>He doesn't use ZFS as his filesystem
He doesn't use ZFS as his filesystem
>he doesn't just reiserFS
>Not using APFS
Loonix poorfag detected
two 375G drives and one 3T drive. What does that make me?
>not using a bunch of scattered disks, but maintaining a list of torrent files on each hdd, so you can re-download everything if it ever fails
>Take HFS
>Add checksums and dedup
>No temporal snapshots, subvolumes, permission delegation, vdevs, round robin, L2 ARC, hot spares, Slog, transparent compression & encryption
Am I supposed to be impressed?
Gay.
>not ReFS
KEK
What would I gain from using ZFS instead of ext4?
ZFS is dead, Oracle killed Solaris. Meanwhile S2D/CSVFS_ReFS is still developed commercially and isnt limited to a single server.
Try converting to BTRFS for a taste.
>just a bunch of drives
You're better off managing all of the drives yourself. They're a little better than a RAID0 as far as surviving drive failures but if you just used the drives individually you could make actual backups of important files and not have to worry about drive failures at all.
BTRFS IS THE SUPERIOR FILESYSTEM FOR SUPERIOR INDIVIDUALS
UNF SNAPSHOT ME BABY AND DISREGARD RAID 5 & 7
>He doesn't use a Ceph cluster
you dont either
>Muh ZFS motherfucker
So how do you add more storage to an existing array without losing anything? Oh wait you don't you simply buy another stack of disks and create a whole new array.
Meanwhile
btrfs device add /dev/sdc /mnt
btrfs filesystem balance /mnt
>you simply buy another stack of disks and create a whole new array.
Yes and? If you're adding a single disk to an array at a time it means you're poor and ZFS isn't for you. Go use your welfare RAID somewhere else.
So you can't replace a single disk on zfs?
You better run that shit on top of dmraid then.
You can replace a failed disk with one of the same capacity but once you make an array in ZFS you are committed to that number of disks in it, no more or less.
BTRFS RAID is also happy with different size disks. If you have a 3TB, 2TB and 1TB disk then BTRFS RAID1 can give you 3TB of usable space no worries.
Wow, I don't think even the built in windows raid has that limitation, ZFS is so old.
first windows raid is older than zfs, is not even comparable to zfs, and as a sw raid tool is trash anyways. use storage spaces if you want to pool disks in windows.
Second, a zpool can have vdevs of varying sizes, it doesn't care. you can expand your pool with a 5 disk vdev and then a 10 disk vdev later on. its not ideal from a performance perspective but you can do it.

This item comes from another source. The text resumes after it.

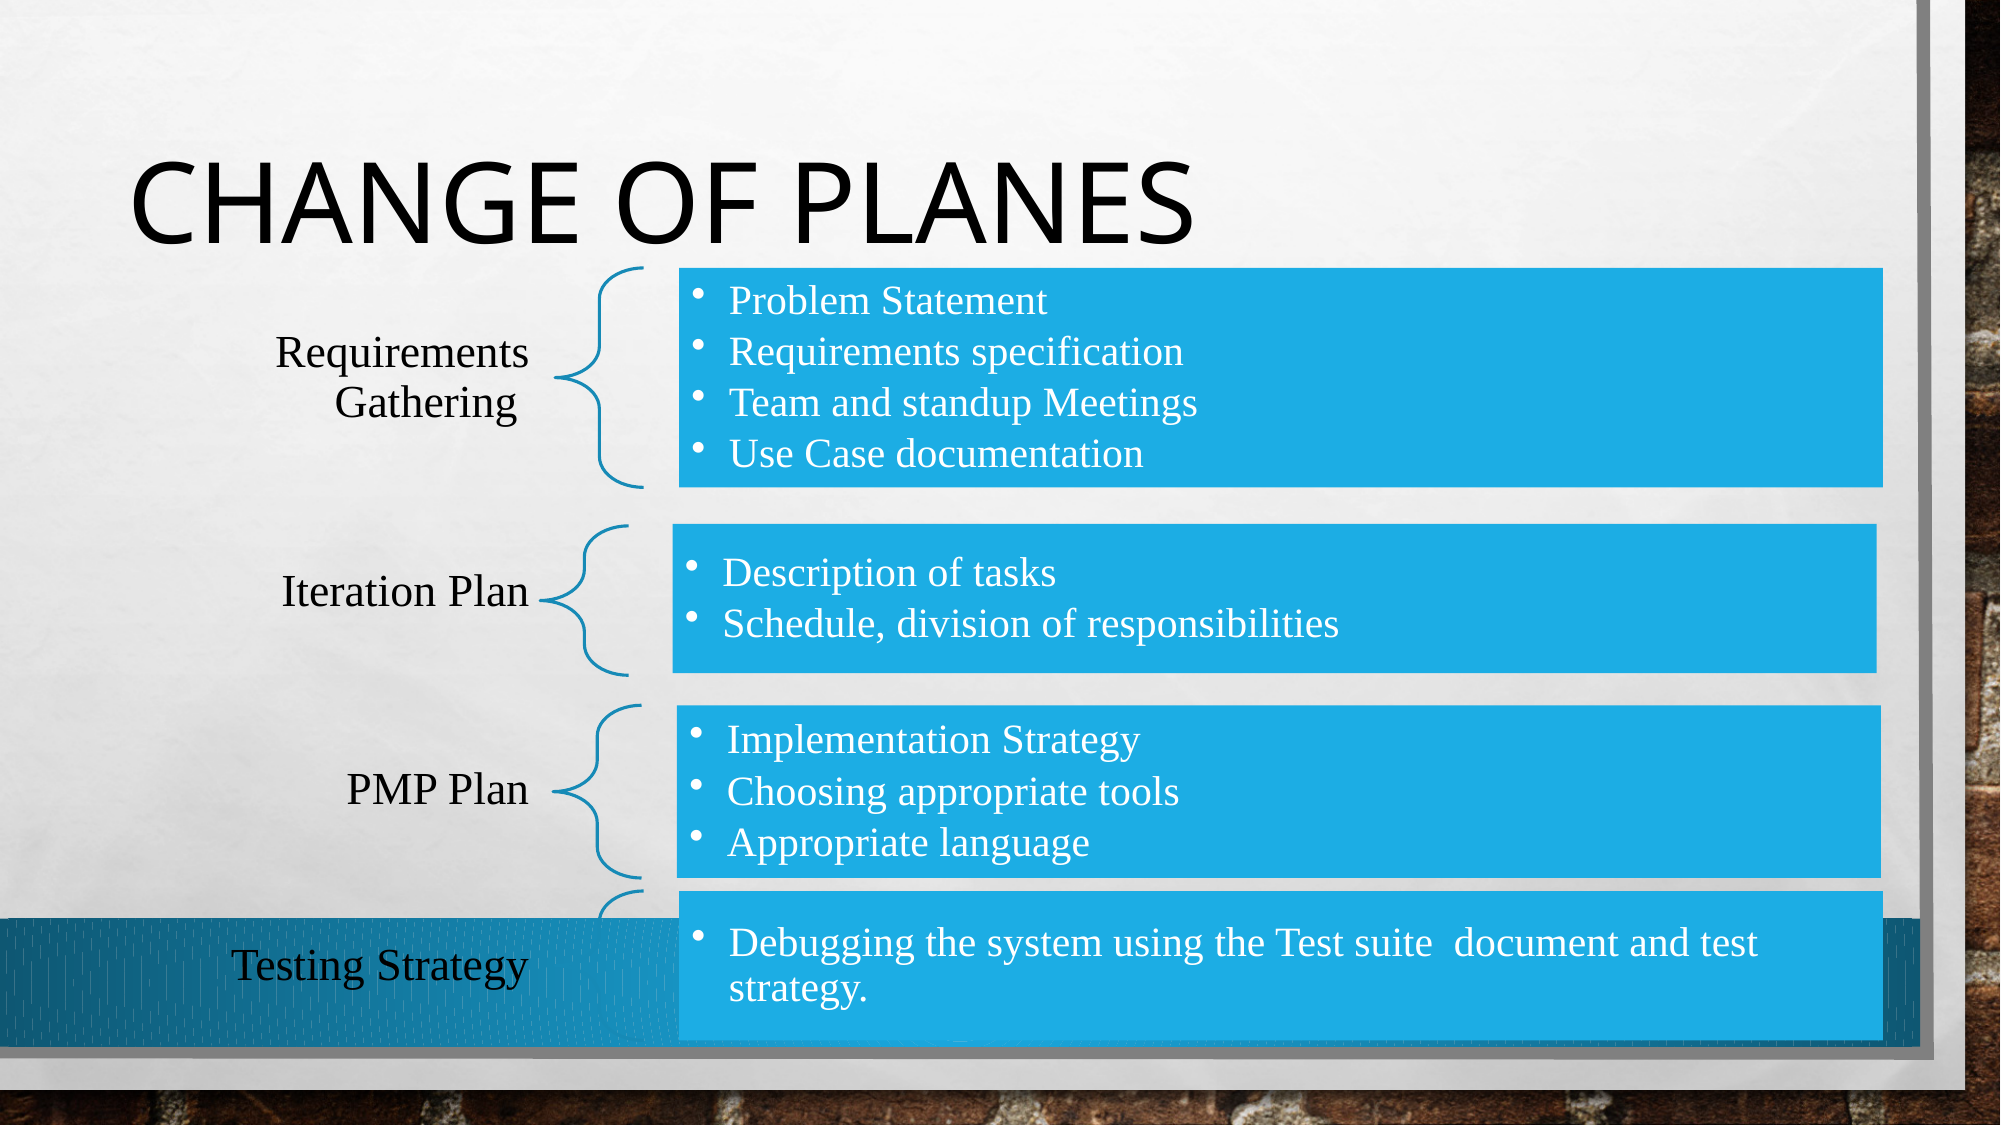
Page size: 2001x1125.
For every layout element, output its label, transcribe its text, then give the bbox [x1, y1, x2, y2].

What you can't do is add more disks to an existing vdev. a vdev of 4 disks will always have 4 disks. you also cannot remove a vdev once it has been added to a pool.
ZFS is enterprise software designed for enterprise use cases, it assumes that there will be planning and design before the storage pool is even created so administrators don't end up painting themselves into a corner in future expansions of the filesystem, and businesses buy disks in bulk and expand in bulk, not one at a time like consumers usually do. if you really care about your data then its the gold standard, but you gotta plan it out.
>Meanwhile
>btrfs device add /dev/sdc /mnt
>btrfs filesystem balance /mnt
btrfs still eats data an order of magnitude more than even HFS+, this is with multiple copies of data, data integrity, etc and it still has a tendency to just shit the bed. Its developers still recommend users use the latest kernels so as to receive bugfixes for said instabilities. SUSE is the only distribution that uses btrfs as a default, but then only utilize a small subset of its capabilities (snapshotting, subvolumes) so as to avoid any possible instability.
It really is a damn shame that its so bad too, because being able to change raid levels on the fly is amazing.